Ayant vu la première bande annonce d'Ares une semaine avant la sortie du film, non seulement je n'en attendais rien, mais vu la qualité de la dite bande annonce je m'attendais à grave regretter les soixante-treize pièces d'or que coûtent un billet 3D Ultra Max Machin. Mais c'est Tron, le second figure toujours dans mes coups de cœur, je ne deviens pas plus sage en vieillissant et la vie est futile de toute façon, donc voilà.
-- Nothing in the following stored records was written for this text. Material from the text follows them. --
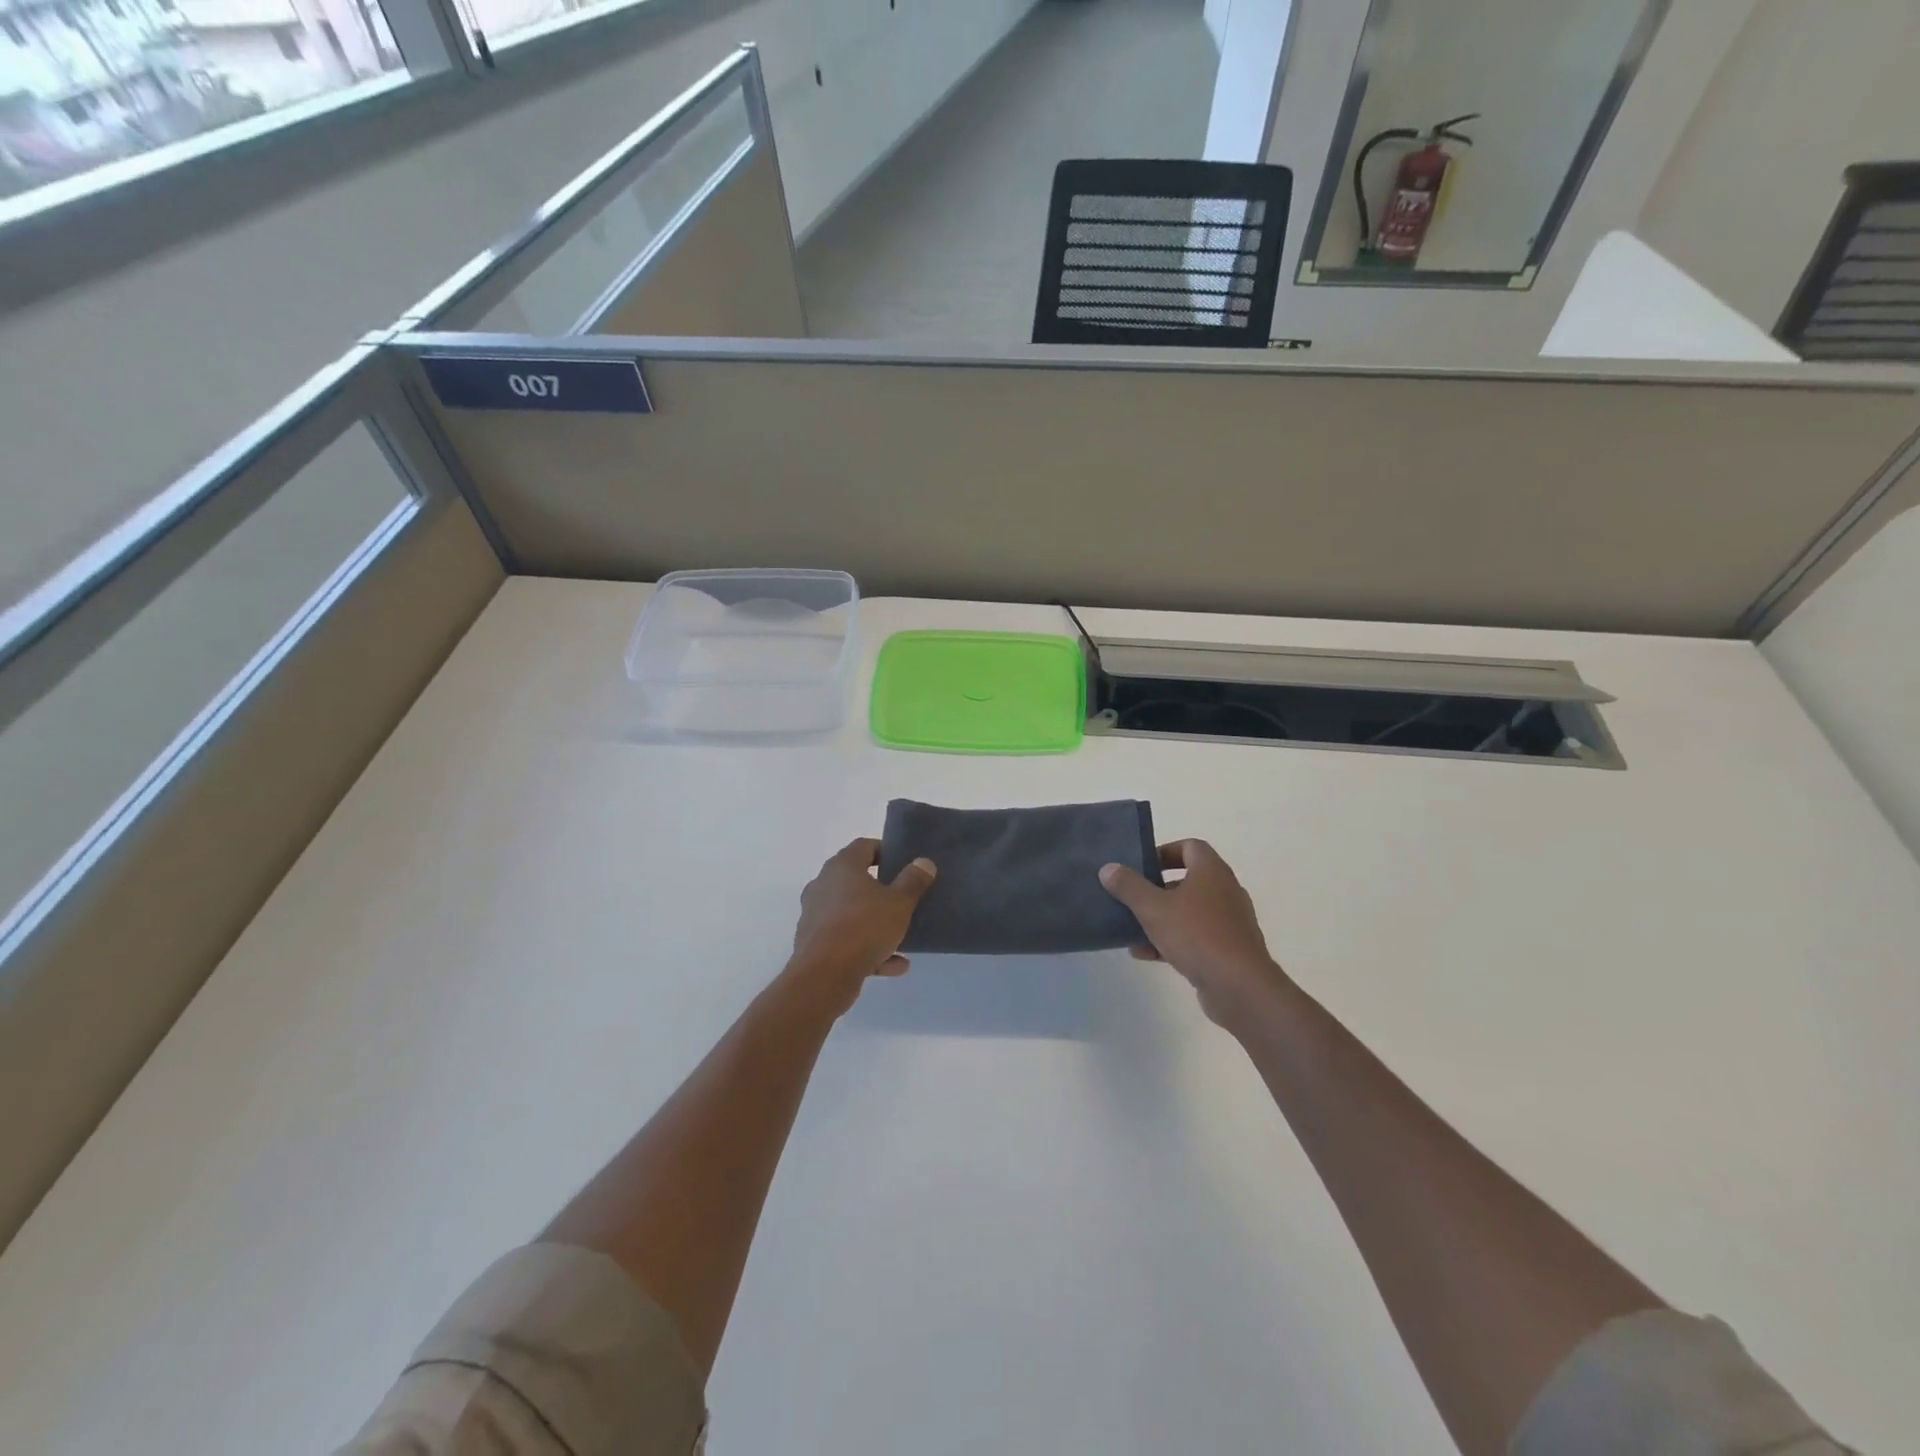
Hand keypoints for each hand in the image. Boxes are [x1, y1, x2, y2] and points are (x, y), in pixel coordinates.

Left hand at [786, 839, 936, 1014]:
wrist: (823, 976)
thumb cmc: (864, 928)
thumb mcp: (899, 903)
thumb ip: (913, 881)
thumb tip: (924, 862)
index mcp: (842, 867)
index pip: (864, 846)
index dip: (884, 851)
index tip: (903, 863)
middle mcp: (823, 885)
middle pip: (855, 880)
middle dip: (880, 889)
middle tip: (903, 897)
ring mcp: (815, 915)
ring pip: (851, 913)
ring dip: (875, 923)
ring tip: (901, 936)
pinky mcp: (813, 943)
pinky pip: (846, 940)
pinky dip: (867, 948)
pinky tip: (894, 964)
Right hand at [1099, 840, 1288, 1027]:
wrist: (1240, 987)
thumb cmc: (1196, 935)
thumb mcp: (1153, 908)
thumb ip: (1129, 886)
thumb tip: (1109, 868)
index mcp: (1211, 872)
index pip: (1190, 847)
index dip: (1164, 852)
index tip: (1141, 866)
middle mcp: (1225, 891)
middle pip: (1188, 880)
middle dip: (1157, 888)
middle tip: (1133, 897)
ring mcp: (1229, 922)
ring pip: (1190, 911)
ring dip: (1162, 918)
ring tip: (1133, 929)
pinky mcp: (1229, 949)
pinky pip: (1196, 937)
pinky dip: (1172, 941)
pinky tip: (1146, 954)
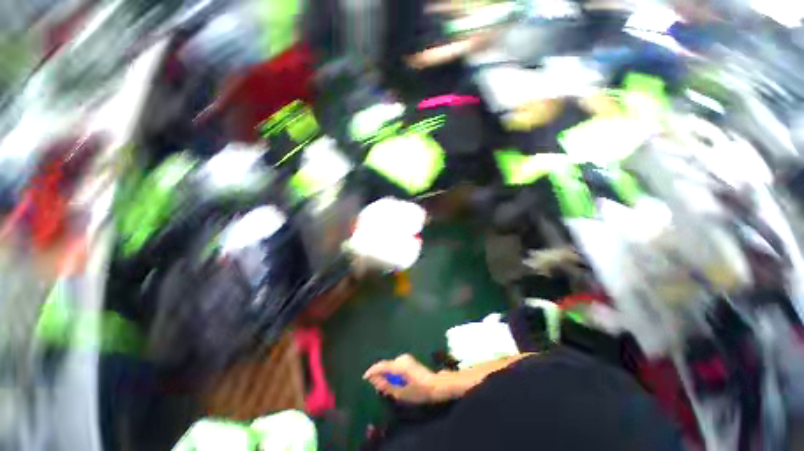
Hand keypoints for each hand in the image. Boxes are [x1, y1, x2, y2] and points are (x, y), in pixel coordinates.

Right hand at [363, 354, 439, 403]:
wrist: (435, 385)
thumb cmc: (419, 391)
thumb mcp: (401, 393)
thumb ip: (387, 386)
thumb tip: (375, 381)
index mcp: (399, 365)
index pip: (382, 365)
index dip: (372, 371)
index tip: (364, 378)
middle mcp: (401, 359)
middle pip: (385, 365)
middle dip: (379, 375)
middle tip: (376, 387)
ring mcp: (405, 358)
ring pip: (390, 366)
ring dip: (385, 374)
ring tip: (385, 387)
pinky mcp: (408, 361)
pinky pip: (395, 366)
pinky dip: (391, 373)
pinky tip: (393, 382)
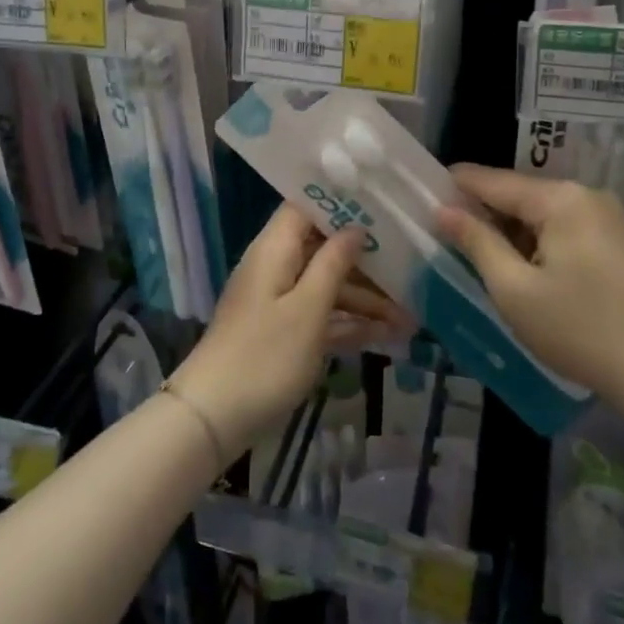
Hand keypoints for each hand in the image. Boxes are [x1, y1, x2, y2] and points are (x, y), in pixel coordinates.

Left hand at [172, 207, 404, 459]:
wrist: (213, 418)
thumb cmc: (265, 356)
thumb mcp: (307, 308)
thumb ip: (333, 263)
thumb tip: (355, 228)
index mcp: (275, 249)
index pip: (306, 208)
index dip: (341, 205)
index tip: (380, 208)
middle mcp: (276, 268)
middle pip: (323, 250)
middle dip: (366, 262)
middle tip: (409, 269)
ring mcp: (279, 302)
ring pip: (327, 287)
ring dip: (365, 300)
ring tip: (410, 318)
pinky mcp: (283, 334)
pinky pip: (321, 317)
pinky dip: (349, 324)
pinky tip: (387, 337)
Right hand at [434, 166, 623, 402]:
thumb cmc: (579, 329)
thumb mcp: (514, 289)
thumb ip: (477, 242)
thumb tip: (443, 210)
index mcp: (560, 199)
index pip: (495, 181)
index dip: (458, 185)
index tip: (426, 190)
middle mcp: (588, 195)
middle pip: (522, 195)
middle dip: (487, 212)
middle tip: (450, 231)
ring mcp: (612, 217)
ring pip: (546, 214)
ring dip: (515, 230)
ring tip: (483, 252)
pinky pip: (569, 228)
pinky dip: (543, 241)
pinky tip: (529, 268)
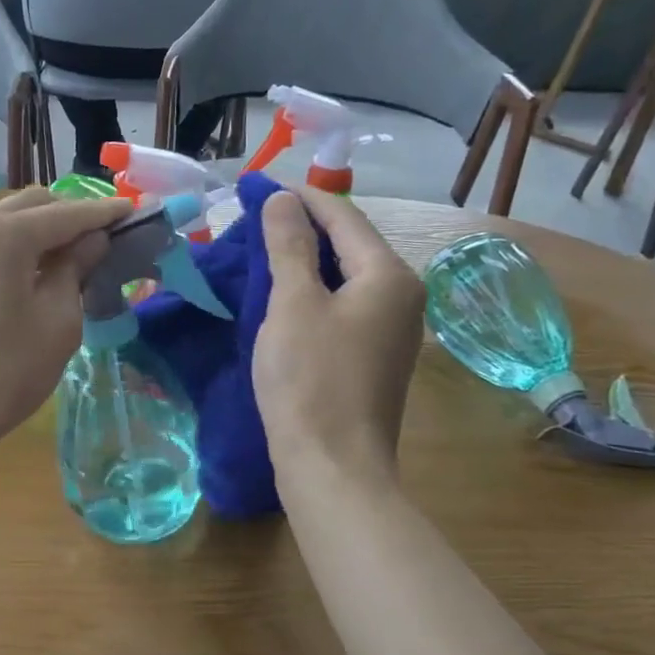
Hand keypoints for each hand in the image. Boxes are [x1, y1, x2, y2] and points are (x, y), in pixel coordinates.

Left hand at [0, 189, 130, 480]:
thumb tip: (91, 241)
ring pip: (6, 220)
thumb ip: (76, 271)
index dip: (106, 213)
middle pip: (33, 205)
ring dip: (41, 230)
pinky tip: (31, 275)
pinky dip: (15, 247)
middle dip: (72, 215)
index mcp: (6, 232)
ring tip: (72, 259)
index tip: (138, 213)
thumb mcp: (56, 325)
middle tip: (106, 242)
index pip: (69, 213)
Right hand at [254, 189, 424, 481]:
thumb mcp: (293, 304)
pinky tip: (281, 299)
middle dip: (302, 229)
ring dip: (304, 263)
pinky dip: (312, 295)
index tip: (259, 188)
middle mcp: (402, 296)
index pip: (343, 216)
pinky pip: (342, 309)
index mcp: (389, 275)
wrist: (333, 467)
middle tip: (253, 220)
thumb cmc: (310, 379)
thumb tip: (283, 199)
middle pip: (349, 245)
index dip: (301, 198)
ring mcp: (392, 331)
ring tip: (260, 254)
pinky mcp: (374, 359)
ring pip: (344, 279)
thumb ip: (288, 246)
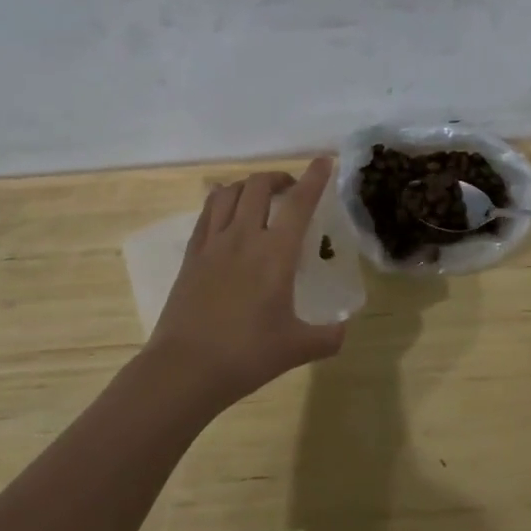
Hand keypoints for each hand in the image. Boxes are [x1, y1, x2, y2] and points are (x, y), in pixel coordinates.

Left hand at [146, 156, 347, 408]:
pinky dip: (220, 201)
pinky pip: (206, 213)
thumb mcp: (297, 348)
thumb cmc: (246, 355)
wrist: (185, 368)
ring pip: (229, 193)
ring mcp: (212, 243)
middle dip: (278, 178)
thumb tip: (344, 329)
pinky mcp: (191, 255)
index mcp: (276, 254)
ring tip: (259, 198)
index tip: (324, 161)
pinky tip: (226, 212)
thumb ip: (328, 336)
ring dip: (248, 186)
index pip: (299, 203)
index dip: (314, 178)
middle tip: (290, 191)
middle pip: (258, 186)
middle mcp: (244, 237)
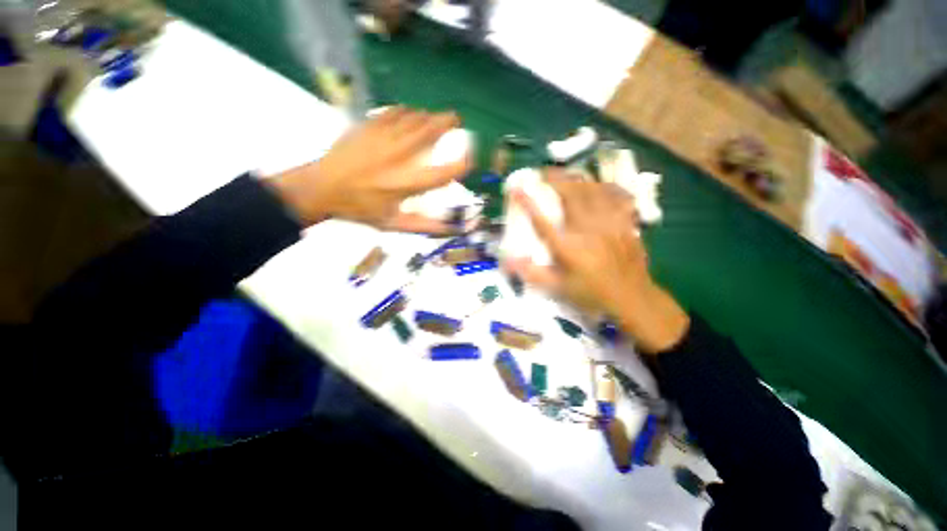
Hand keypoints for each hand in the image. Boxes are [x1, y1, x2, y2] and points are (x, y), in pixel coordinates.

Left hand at [270, 107, 470, 232]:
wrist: (322, 188)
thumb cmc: (361, 209)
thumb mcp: (394, 224)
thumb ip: (425, 226)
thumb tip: (452, 230)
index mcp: (405, 185)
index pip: (442, 174)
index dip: (461, 165)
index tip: (469, 159)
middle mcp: (398, 159)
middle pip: (429, 133)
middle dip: (448, 123)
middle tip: (457, 119)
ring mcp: (382, 139)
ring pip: (414, 118)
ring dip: (430, 116)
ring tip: (437, 117)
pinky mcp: (368, 127)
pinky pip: (394, 112)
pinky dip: (407, 112)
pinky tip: (410, 114)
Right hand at [504, 170, 689, 353]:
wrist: (632, 298)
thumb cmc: (591, 293)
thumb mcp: (557, 288)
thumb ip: (532, 273)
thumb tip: (507, 260)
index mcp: (568, 248)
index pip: (542, 221)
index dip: (527, 203)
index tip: (516, 188)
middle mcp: (587, 230)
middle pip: (570, 195)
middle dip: (555, 179)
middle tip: (543, 173)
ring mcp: (609, 224)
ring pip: (593, 190)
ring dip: (577, 179)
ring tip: (566, 174)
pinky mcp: (625, 222)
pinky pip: (615, 196)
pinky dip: (604, 186)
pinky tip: (598, 184)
La prémisse confine toujours autant au ridicule, on peut maintenant importer ses constructions Minecraft dans le monde réel pendant une demi-heure, l'enjeu est de les rendre permanentes. On ne parle pas ici de la job d'une imprimante 3D, mais bien d'importer des systèmes aussi complexes que la vie elle-même, pas moins. La façon dont on expulse les protagonistes du deuxième épisode et qu'on utilise vite fait Jeff Bridges pour faire le lien avec le premier est acceptable, pas glorieux mais acceptable.
De fait une partie du film est comme ça : acceptable. Quand on voit la bande annonce, c'est un miracle. Mais au-delà de ça les thèmes abordés en surface le sont de cette manière, rien n'est trop honteux - le deuil de la protagoniste - parfois un peu cringe au pire - la lutte entre les deux conglomérats, les "généraux" qui financent le méchant dans une scène à la James Bond des années Connery, ça fait le boulot. Bien sûr si on compare Ares au protagoniste de Blade Runner 2049, ça fait un peu mal aux dents, mais j'imagine que tout le monde ira voir Tron pour voir un Pew-pew et non la crise existentielle d'un toaster mal réglé. Le Pew-pew est plutôt cool, il faut le reconnaître. Les visuels sont clean, il n'y a peut-être pas de scènes iconiques, mais le lâcher de drones qu'on voit dans le trailer est quand même très beau, les chorégraphies ont du style, machin.
Bref, tout ça pour dire que c'est un film moyen, mais dans le bon sens du terme. Il divertit, il est joli, pas particulièrement intelligent mais pas stupide non plus, il va agacer les fans de la non diversité américains parce qu'il y a trop de gens de couleur même si le héros est l'éternel homme blanc et il pourrait faire l'objet d'un jeu vidéo sympathique si Disney se décidait à réaliser que la saga à un potentiel assez dingue.
Si rien de tout ça ne vous a parlé, c'est très normal.